Task item: Reproduce the material below word for word, leaving out the images.

═══ Data block

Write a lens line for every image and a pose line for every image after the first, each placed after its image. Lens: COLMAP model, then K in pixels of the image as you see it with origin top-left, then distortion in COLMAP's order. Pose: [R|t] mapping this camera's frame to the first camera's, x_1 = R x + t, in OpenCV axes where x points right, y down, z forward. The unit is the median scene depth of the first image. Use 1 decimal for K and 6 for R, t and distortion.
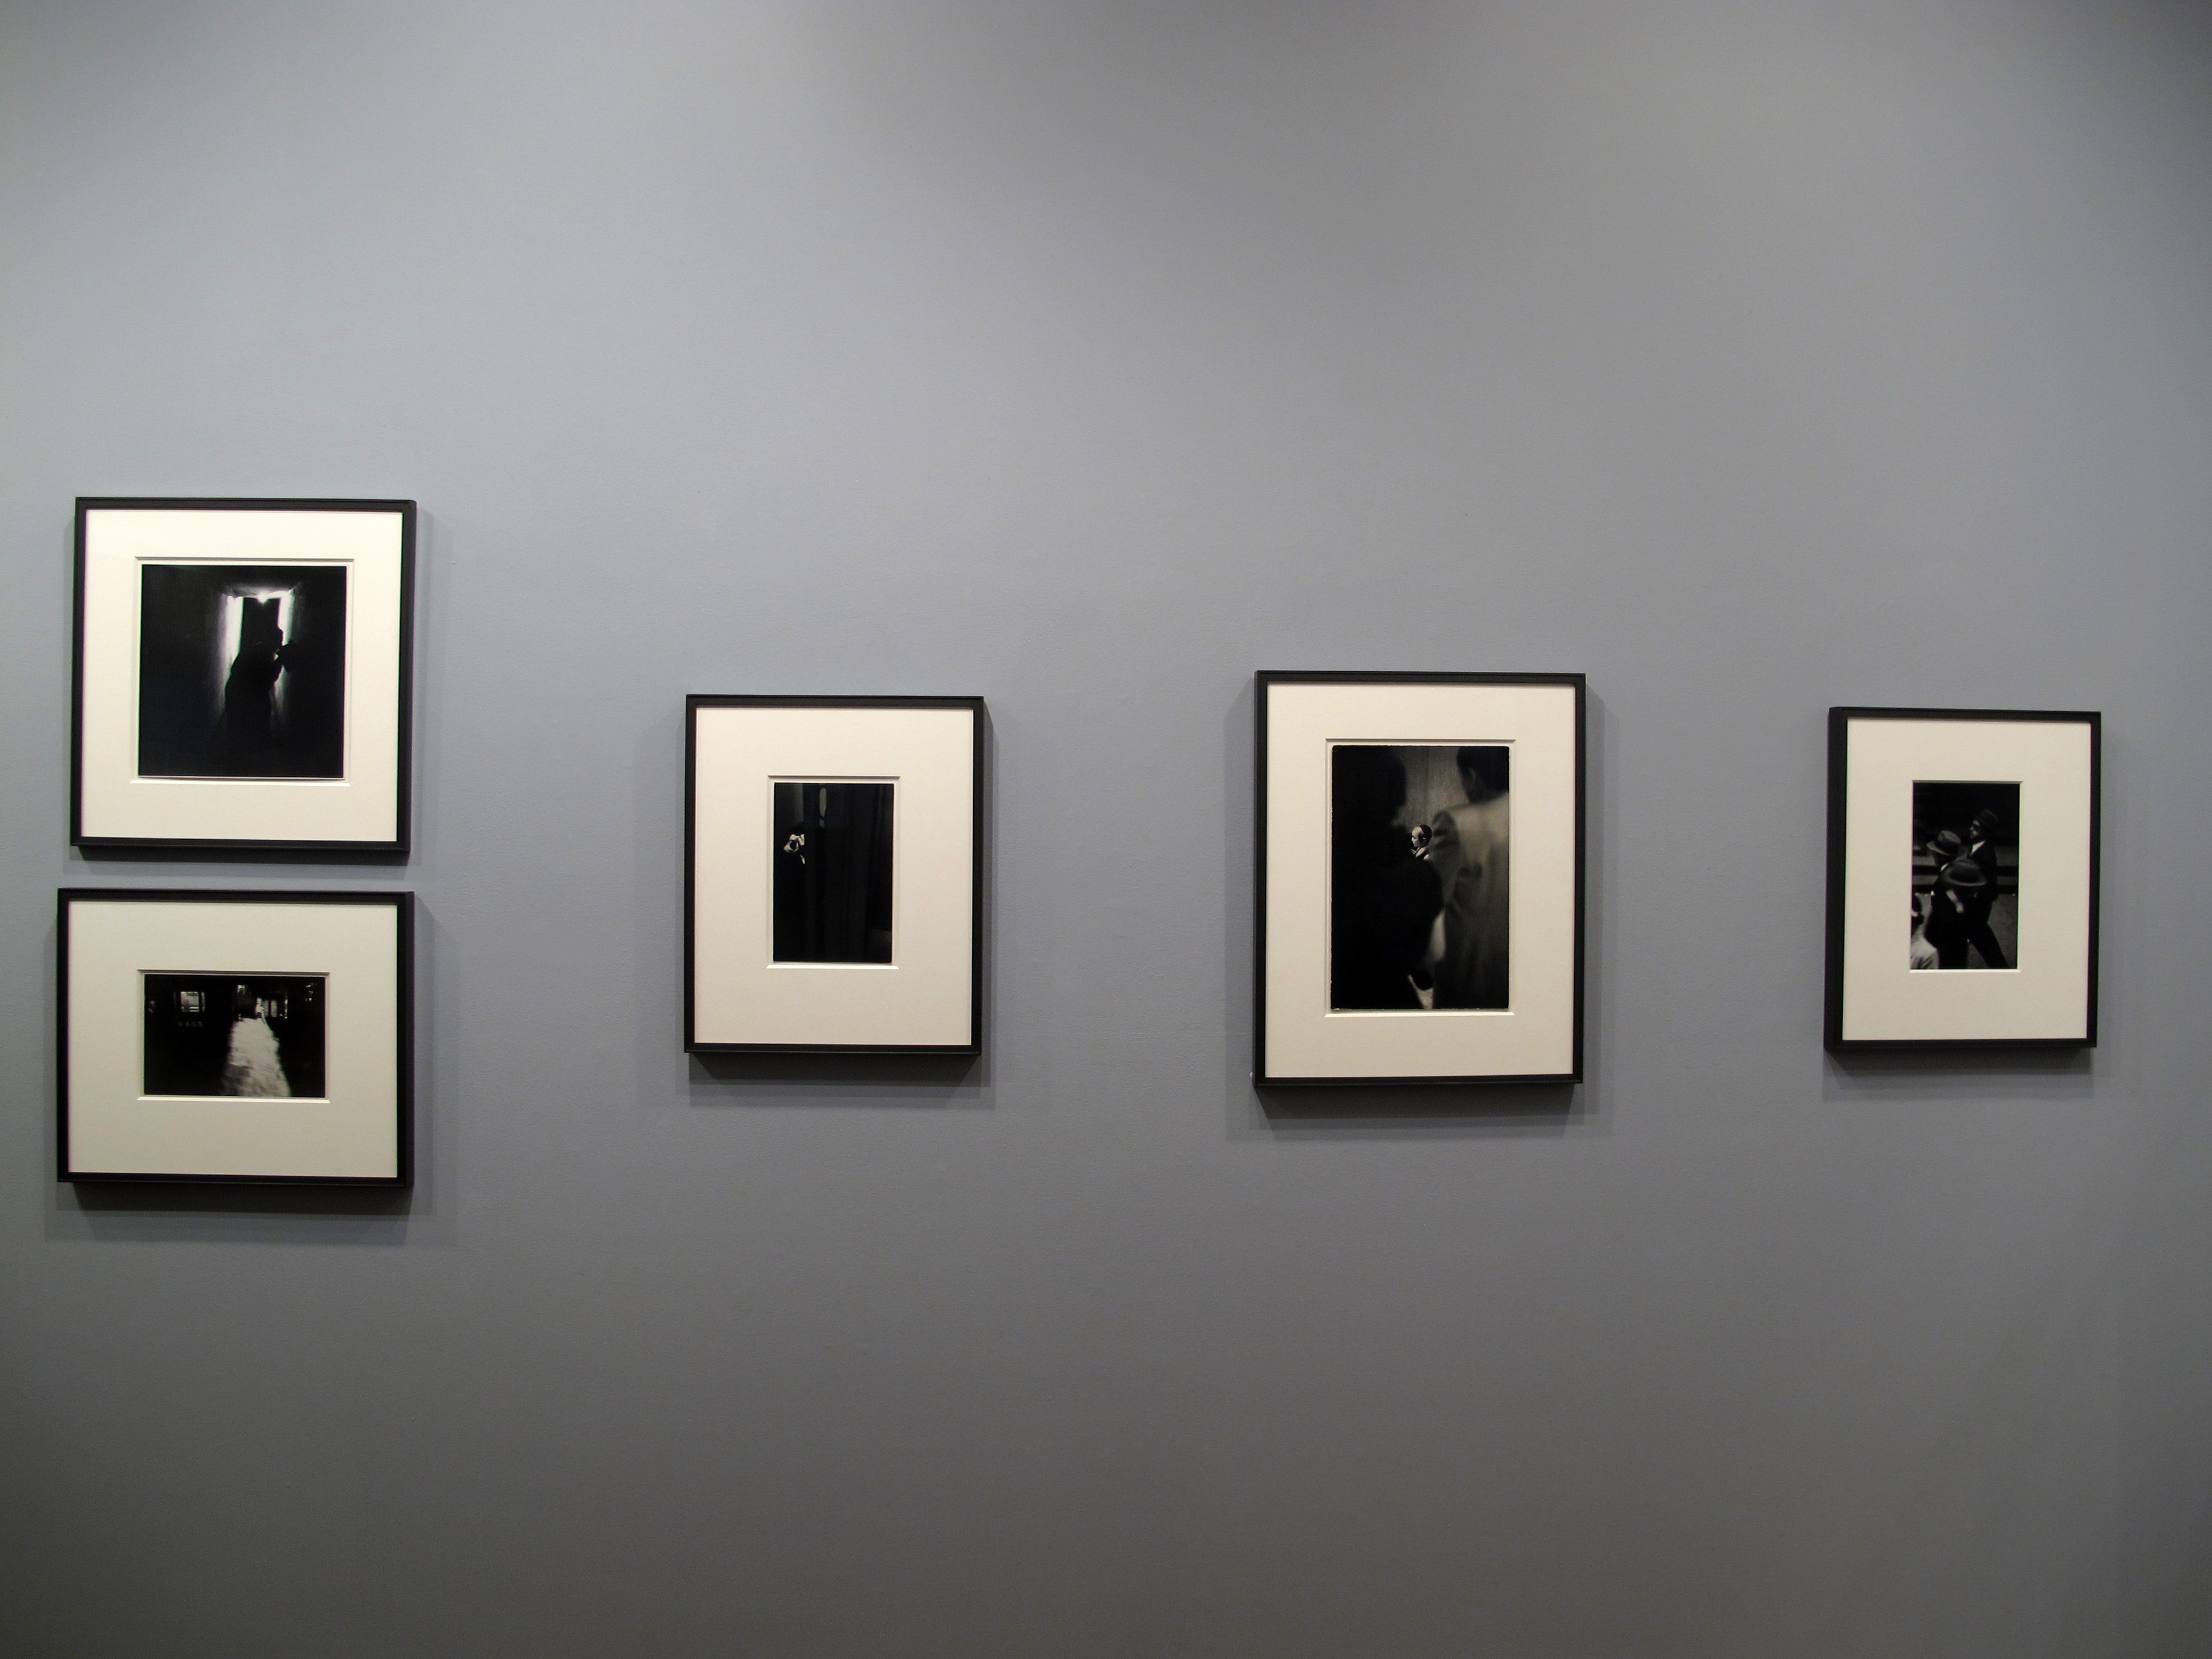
lens RADIAL K [[1841.4, 0, 1129.2], [0, 1841.4, 787.6], [0, 0, 1]] dist [-0.147653, 0.111950]
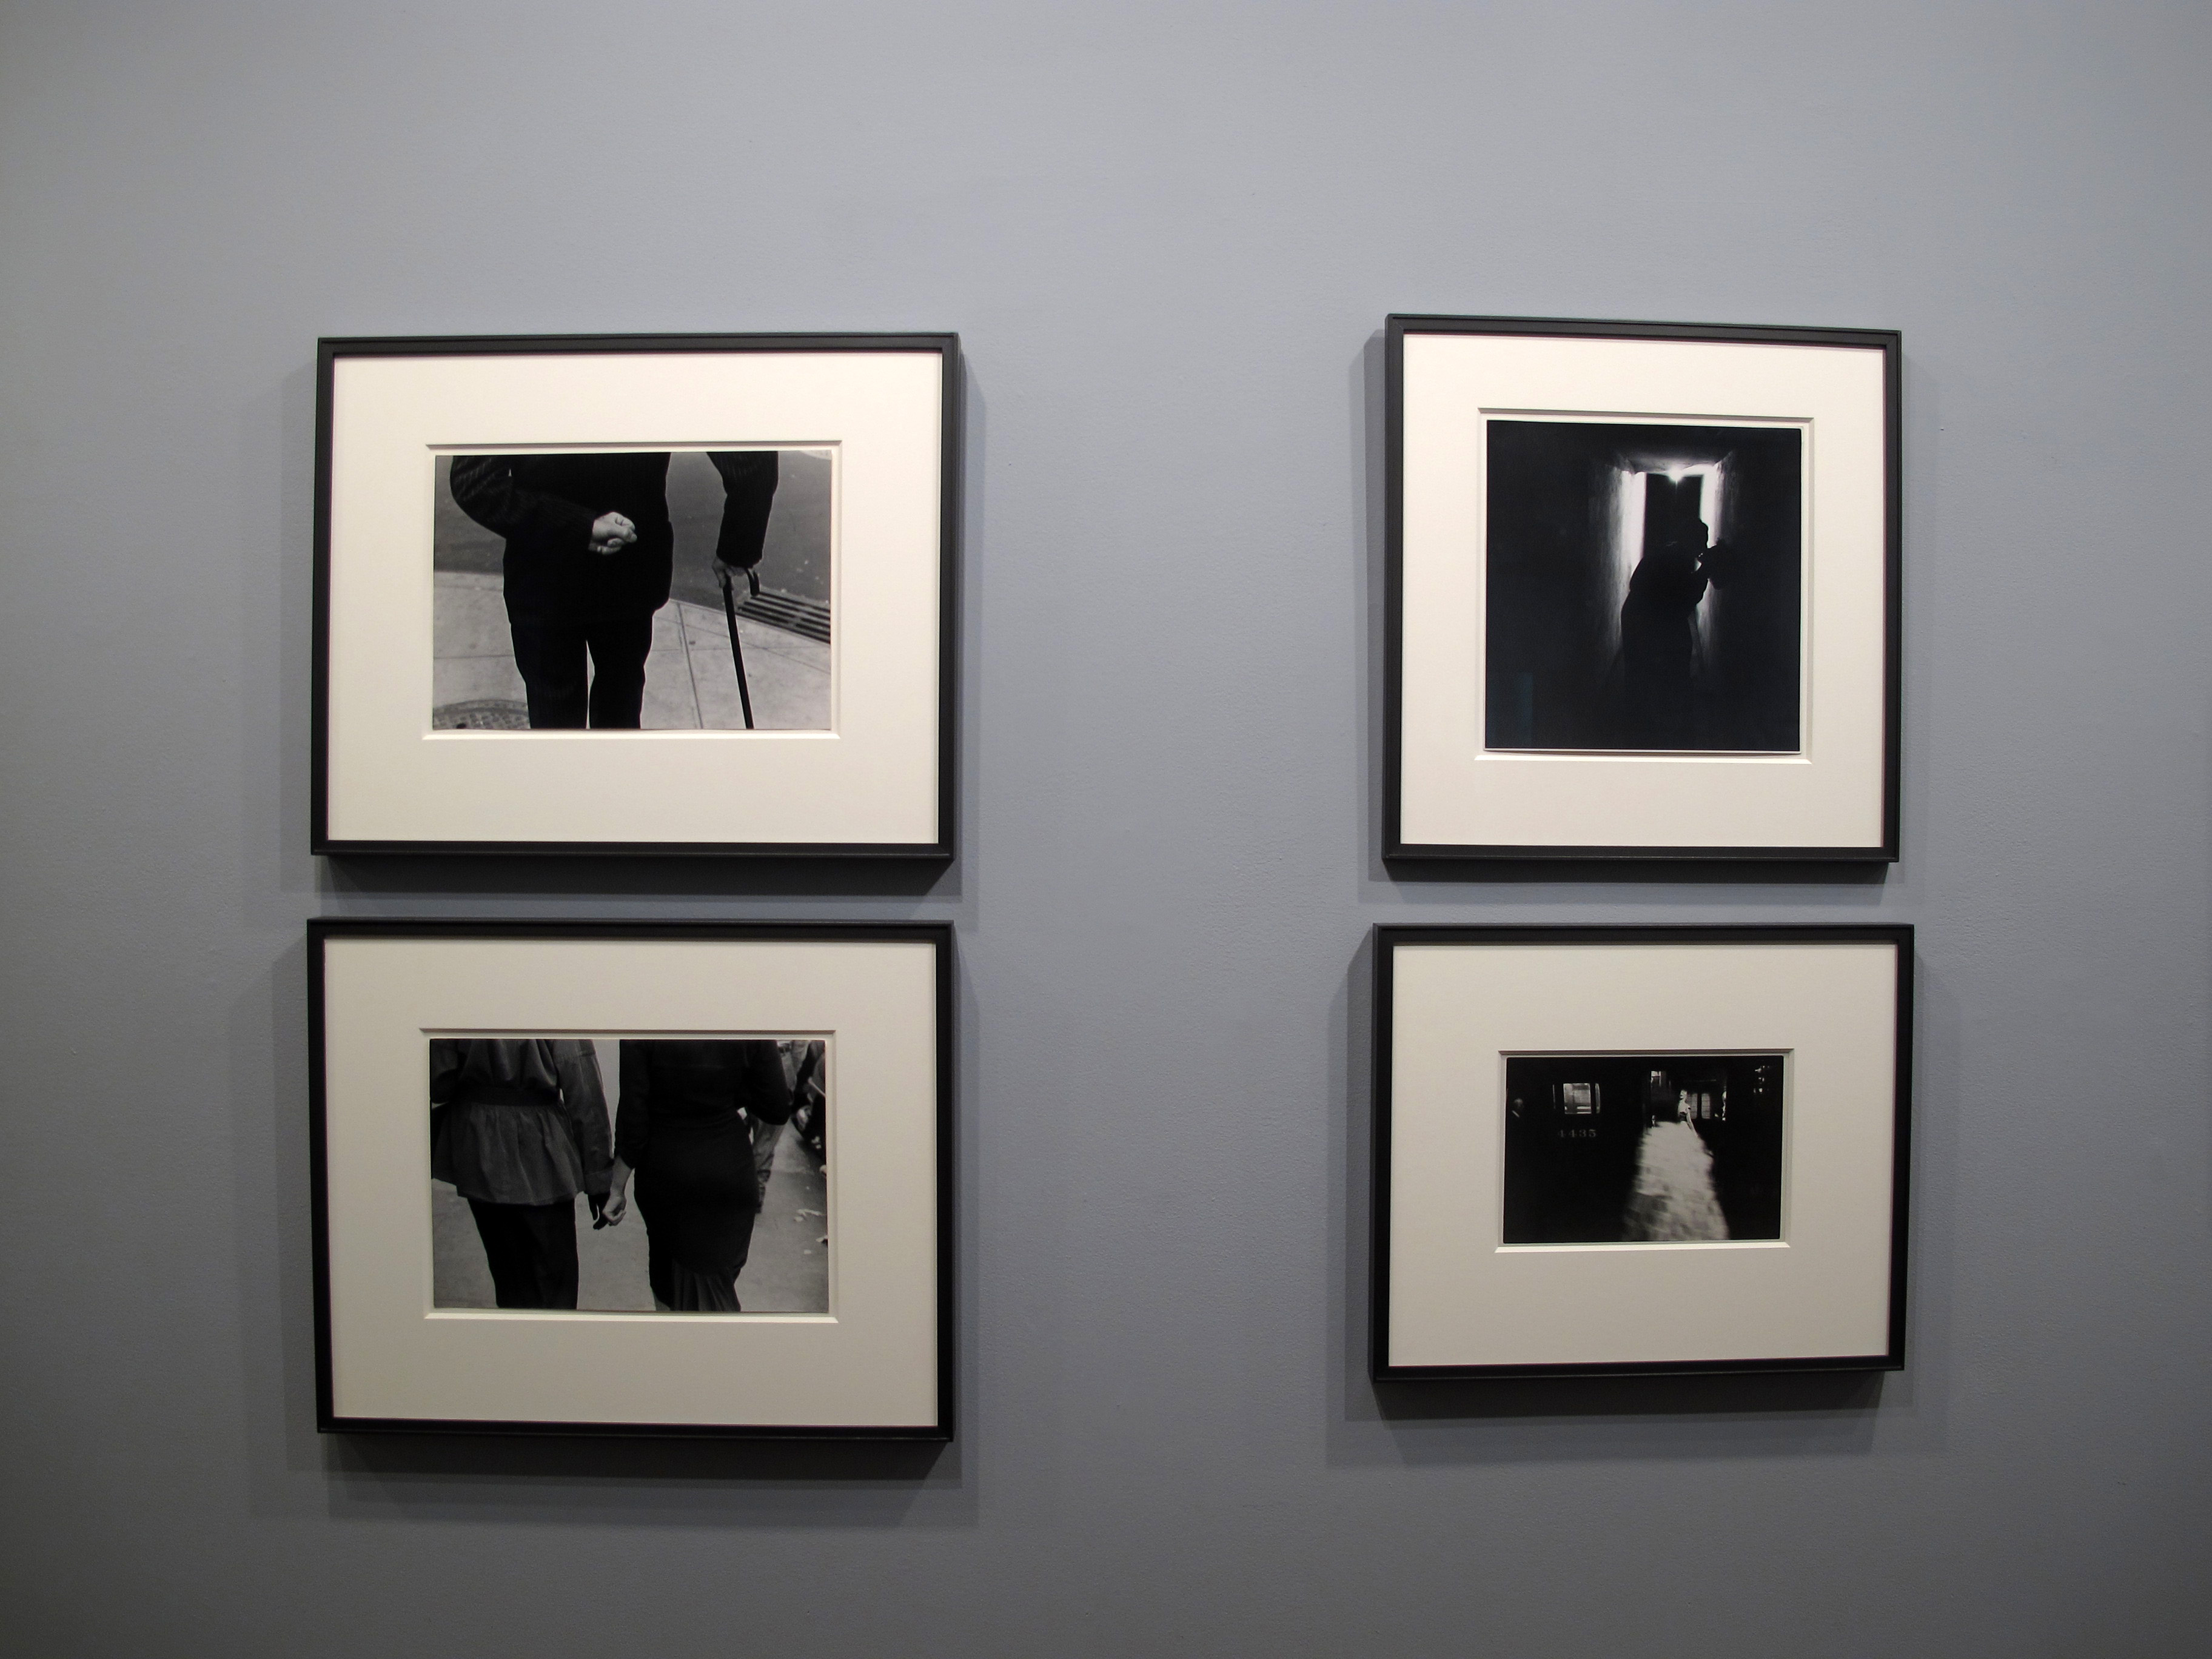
lens RADIAL K [[1841.4, 0, 1059.4], [0, 1841.4, 850.9], [0, 0, 1]] dist [-0.147653, 0.111950]
pose [[0.999421, -0.007032, -0.033277, -0.689814], [0.007625, 0.999814, 0.017719, 0.017381], [0.033146, -0.017962, 0.999289, 0.335682]]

══════

The answer:
Write a lens line for every image and a pose line for every image after the first, each placed after its image. Lens: COLMAP model, then K in pixels of the image as you see it with origin top-left, then distortion in COLMAP's order. Pose: [R|t] mapping this camera's frame to the first camera's, x_1 = R x + t, in OpenCV axes where x points right, y down, z forward. The unit is the median scene depth of the first image. Use 1 decimal for K and 6 for R, t and distortion.
lens RADIAL K [[1841.4, 0, 1129.2], [0, 1841.4, 787.6], [0, 0, 1]] dist [-0.147653, 0.111950]
lens RADIAL K [[1841.4, 0, 1059.4], [0, 1841.4, 850.9], [0, 0, 1]] dist [-0.147653, 0.111950]
pose [[0.999421, -0.007032, -0.033277, -0.689814], [0.007625, 0.999814, 0.017719, 0.017381], [0.033146, -0.017962, 0.999289, 0.335682]]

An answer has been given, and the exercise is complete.